Kaktüsler çöl bitkileri arasında geniş bir yer tutar. Yaprak ve sapları genellikle damarlıdır. Bu nedenle bitkinin pek az bir bölümü doğrudan doğruya güneşin etkisinde kalır. Ayrıca kendilerini yemeye kalkışabilecek çöl hayvanlarından korunmalarını sağlayan sivri dikenlere sahiptirler.
Çöl hayvanları da bu kurak koşullar altında yaşamak zorundadır. Dolayısıyla, vücutlarından su yitirmemeleri gerekir. Develer, vücut sıcaklıkları yükselse bile çok az terleyerek ve az solunum yaparak kurak çölde yaşamlarını sürdürürler. Akreplerin derisi çok serttir. Bu sayede, vücutlarından, buharlaşma yoluyla su yitirmezler. Çöl hayvanlarının çoğunun dışkılarında bulunan su oranı da pek azdır. Böylece, çeşitli yollarla vücutlarındaki su kaybını çok azaltmış olan hayvanlar, su bulabilmek için tüm olanaklardan yararlanmasını da bilirler. Develer, her çeşit bitkiyi yiyerek, bunlardan su sağlarlar. Aynı zamanda, develer, doğadaki su kaynaklarından da yararlanabilir. Vücutlarının bazı bölümleri, hiç zarar görmeden korunabilir. Ayrıca bu hayvanlar, bir seferde, başka memeli hayvanların çoğunun içtiklerinde ölümüne yol açabilecek kadar çok su içer.
Çöl kumlarının altında değerli madenler de yatmaktadır.
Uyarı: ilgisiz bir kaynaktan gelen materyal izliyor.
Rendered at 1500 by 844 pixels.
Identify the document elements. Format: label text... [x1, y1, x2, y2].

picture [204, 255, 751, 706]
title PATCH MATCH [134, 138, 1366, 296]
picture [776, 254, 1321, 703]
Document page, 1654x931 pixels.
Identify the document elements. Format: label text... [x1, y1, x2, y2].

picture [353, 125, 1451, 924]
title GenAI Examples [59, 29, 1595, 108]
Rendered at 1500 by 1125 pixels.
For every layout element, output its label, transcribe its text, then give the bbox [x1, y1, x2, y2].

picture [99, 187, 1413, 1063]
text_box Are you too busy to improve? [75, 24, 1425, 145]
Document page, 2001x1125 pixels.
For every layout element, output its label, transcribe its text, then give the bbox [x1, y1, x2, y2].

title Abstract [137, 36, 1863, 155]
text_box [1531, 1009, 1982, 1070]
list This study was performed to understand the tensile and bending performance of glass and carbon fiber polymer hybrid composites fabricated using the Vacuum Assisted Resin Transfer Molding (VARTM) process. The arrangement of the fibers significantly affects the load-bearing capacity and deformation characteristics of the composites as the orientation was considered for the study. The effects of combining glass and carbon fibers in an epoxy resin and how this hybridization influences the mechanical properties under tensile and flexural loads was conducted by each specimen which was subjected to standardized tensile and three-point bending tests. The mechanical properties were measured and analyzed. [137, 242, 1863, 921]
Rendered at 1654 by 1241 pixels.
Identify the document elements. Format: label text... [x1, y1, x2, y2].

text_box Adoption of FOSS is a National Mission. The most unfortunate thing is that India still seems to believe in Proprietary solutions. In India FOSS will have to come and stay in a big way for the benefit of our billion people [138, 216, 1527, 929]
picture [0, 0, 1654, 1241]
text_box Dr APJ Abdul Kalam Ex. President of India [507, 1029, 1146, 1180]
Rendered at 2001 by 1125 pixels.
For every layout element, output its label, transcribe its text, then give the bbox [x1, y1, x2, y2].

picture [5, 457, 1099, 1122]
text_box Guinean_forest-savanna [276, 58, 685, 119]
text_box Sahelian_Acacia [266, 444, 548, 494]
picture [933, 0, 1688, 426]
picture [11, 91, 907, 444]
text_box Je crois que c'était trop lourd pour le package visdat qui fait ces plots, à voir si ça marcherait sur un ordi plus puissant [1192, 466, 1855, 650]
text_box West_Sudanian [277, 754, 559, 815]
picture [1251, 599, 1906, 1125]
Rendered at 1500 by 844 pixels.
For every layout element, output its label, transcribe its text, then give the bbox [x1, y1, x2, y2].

Çöllerden bakır, uranyum, altın ve gümüş çıkarılır. Ama, çöllerdeki en büyük mineral kaynağı petroldür. Petrol, Ortadoğu’daki pek çok çöl ülkesinin dışsatımında başlıca gelir kaynağıdır. Cezayir’de çok geniş alanlara yayılan doğal gaz yatakları bulunmuştur. Petrol ve doğal gaz, borularla çöldeki kuyulardan arıtılacakları rafineri ve limanlara taşınır.
Çöller, güneş enerjisi istasyonları kurmak, böylece yeni bir enerji türü üretmek için de son derece uygun alanlardır. Bu istasyonlar, güneşli bir gökyüzü altında sürekli çalışıp güneş enerjisi toplar.
Birdenbire gelen yağmurlardan sonra çölde fışkıran yaşam, insan yapısı sulama sistemlerinin çölü kısa zamanda verimli bir alan durumuna getirebileceğini göstermektedir. Başlıca sorun, suyu çöle ulaştırabilmektir. İnsan eliyle yapılan kuyular yeterli suyu sağlayamamaktadır. Barajlar kurup uzak yerlerden çöllere su taşımak çok harcamayı gerektiren bir iştir. Eğer bilim adamları nükleer enerjiyi ucuza sağlamayı başarabilirse denizlerden tatlı su elde edilmesi bu konuda bir çözüm yolu olabilir. Meteoroloji bilginleri, çöl alanları üzerine yağmur yağdırmakta kullanılabilecek bulutlar oluşturmanın yollarını araştırmaktadır.